Anyway, I felt the need to keep a "mysterious" group of people in the campaign that could function as allies or enemies to the players depending on if they decided to listen to what people in Barovia said about them. I also wanted them to be able to pass through the mist the way the Vistani do, and I wanted them to do curses. I also have a character in the party who is a changeling, and it was important to the player that his character was immediately unsettling to people. I decided to combine these and create the Hexbloods (I did this before WotC released Van Richten's guide and made their own hexbloods. Yes, I am a little salty about it.) In my homebrew world lore, hexbloods are the distant descendants of the old gods of my world, who fraternized heavily with mortals and largely fucked off to live in the woods as nomads when people started building cities and worshipping the Faerun pantheon. They have innate magic, sorcerer style, and the more intense ones harness their innate magic to become bloodhunters. Their ties to the old gods allow them to pass through the mist unharmed, as their claim to magic is older than Strahd's mist. They're ostracized by Barovians for not being subject to Strahd's fickle ruling the way that they are, and fear that between their freedom and their magic, the only explanation is that they work for Strahd.
In reality... they're just Some Guys who live in the woods. Some of them are nomadic, and some aren't. There are a lot of aging elves who live amongst them, like Kasimir, survivors of Strahd's initial conquest of the Valley. They treat everyone as family, and culturally prefer to find reason to celebrate the small things in life, believing that joy is what will keep them safe from Strahd's misery. Unfortunately, without any real allies beyond themselves, they are very vulnerable to Strahd's manipulation. This is why Strahd can take advantage of characters like Arrigal. Strahd knows that Arrigal won't be able to say no if he threatens to harm his family, but Arrigal isn't about to go out of his way to help Strahd more than he has to.
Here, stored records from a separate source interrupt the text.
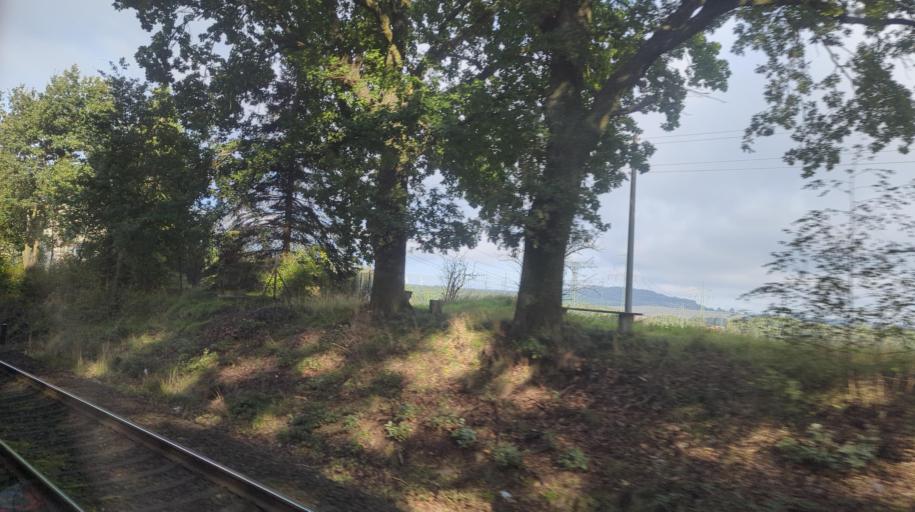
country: DE
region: Saxony
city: Demitz-Thumitz
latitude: 51.1435
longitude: 14.2344
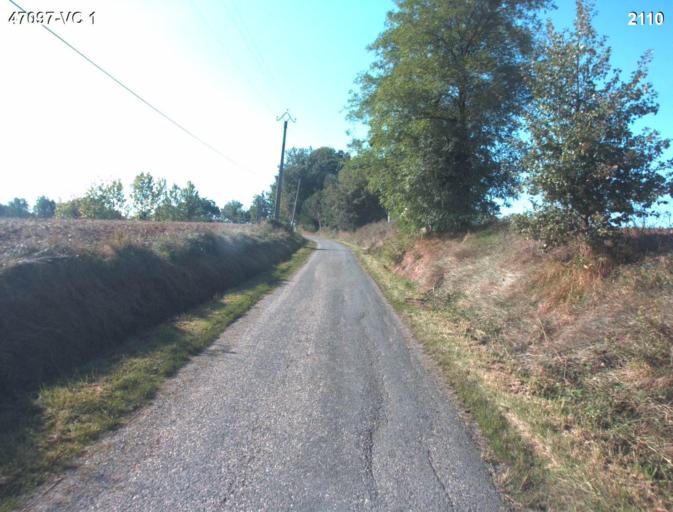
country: FR
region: Aquitaine
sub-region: Departement du Lot-et-Garonne
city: Vianne
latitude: 44.2071
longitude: 0.3584
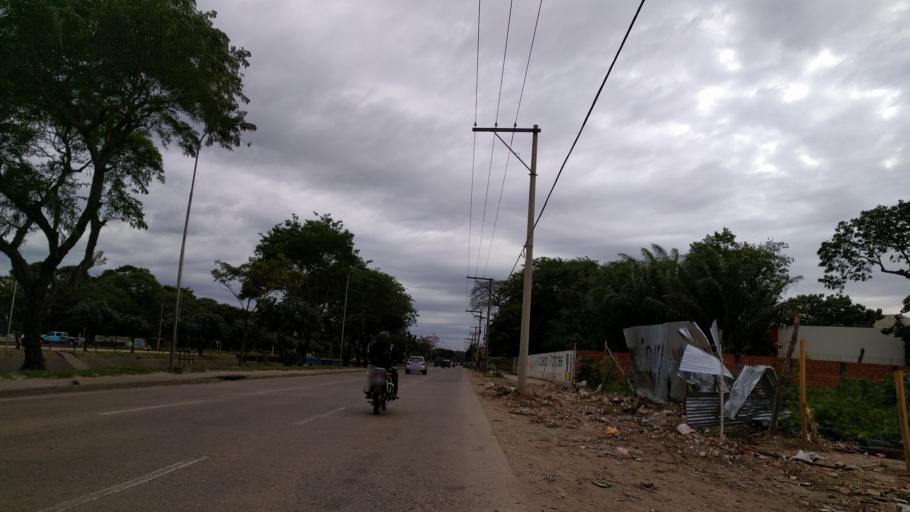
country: BO
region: Santa Cruz
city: Santa Cruz de la Sierra
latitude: -17.7845
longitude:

This dynamic has made for some excellent conflict. The party found themselves loyally allied with the Hexblood encampment at Lake Zarovich, but felt betrayed upon finding out Strahd had information on them that only Arrigal could have known. Now they have to consider the risk of trusting people more seriously, and it also led to some A+ roleplaying between Arrigal and the party.
Most of the de-racist-ing of the Vistani comes by looking critically and honestly at the anti-Romani tropes it leans into. What traits do you think they need to have to keep their role in the plot the same for you? What parts are you going to be unable to play without falling into harmful stereotype? Which individual Vistani NPCs are you fond of, and how can you build a fantasy community that would have raised them? That's the starting place I came from when I reworked them, but full disclosure: I am a white trans guy with an ethnic studies degree, and I super highly recommend checking out Romani people taking about this. If you search "vistani cos" on TikTok, you'll find a ton of people expounding upon it in very accessible ways.